De bonnes associations pour commencer
Ces associations viennent directement des données de cultures de Dibble.
- Les tomates se plaisent à côté du basilic, des carottes, des oignons, des soucis et de la laitue.
- Les carottes aiment avoir près d'elles des oignons, de la laitue, des radis, des pois et des tomates.
- Les haricots s'associent au maïs, aux concombres, aux pommes de terre, aux soucis et à la courge.
- Les concombres poussent bien avec les haricots, le maïs, les pois, les radis et les tournesols.

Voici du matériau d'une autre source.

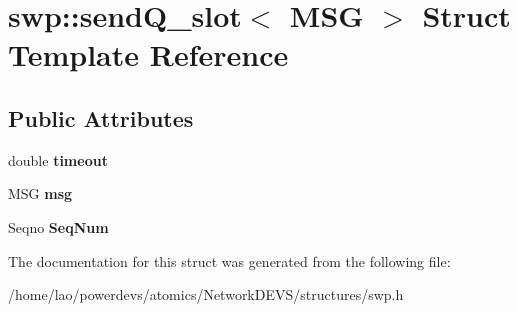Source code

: \hypertarget{structswp_1_1sendQ__slot}{}\section{swp\+:\+:send\+Q\+\_\+slot$<$ M\+SG $>$ Struct Template Reference}
\label{structswp_1_1sendQ__slot}
\subsection*{Public Attributes}
\begin{DoxyCompactItemize}
\item 
double {\bfseries timeout}\hypertarget{structswp_1_1sendQ__slot_ac7f48feba5a37de64a0350e713009631}{}\label{structswp_1_1sendQ__slot_ac7f48feba5a37de64a0350e713009631}

\item 
M\+SG {\bfseries msg}\hypertarget{structswp_1_1sendQ__slot_aabf605e66a139fd95bc1fd7f608bb6ba}{}\label{structswp_1_1sendQ__slot_aabf605e66a139fd95bc1fd7f608bb6ba}

\item 
Seqno {\bfseries Seq\+Num}\hypertarget{structswp_1_1sendQ__slot_a88d9b195d48145a5722fe9034b9942df}{}\label{structswp_1_1sendQ__slot_a88d9b195d48145a5722fe9034b9942df}

\end{DoxyCompactItemize}


The documentation for this struct was generated from the following file\+:\begin{DoxyCompactItemize}
\item 
/home/lao/powerdevs/atomics/\+Network\+D\+E\+V\+S/structures/swp.\+h\end{DoxyCompactItemize}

- La laitue est heureuse à côté des carottes, des radis, des oignons et des betteraves.
À tenir à l'écart
Les plantes d'une même famille se font concurrence et partagent ravageurs et maladies, alors ne les regroupez pas. Quelques classiques à éviter : les haricots n'aiment pas être à côté des oignons et de l'ail, et les tomates et les pommes de terre, toutes deux de la famille des solanacées, devraient rester séparées. Chaque page de culture indique ses bons et ses mauvais voisins.
Penser en familles
La façon la plus simple de planifier les compagnonnages est de penser en familles de plantes. Les cultures d'une même famille ont des besoins semblables et des ennemis semblables. Mélanger les familles à travers une plate-bande, au lieu de planter un seul gros bloc, disperse les ravageurs et équilibre ce que chaque plante prend dans le sol. Cette même logique de famille guide la rotation des cultures, qui protège votre sol d'une année à l'autre.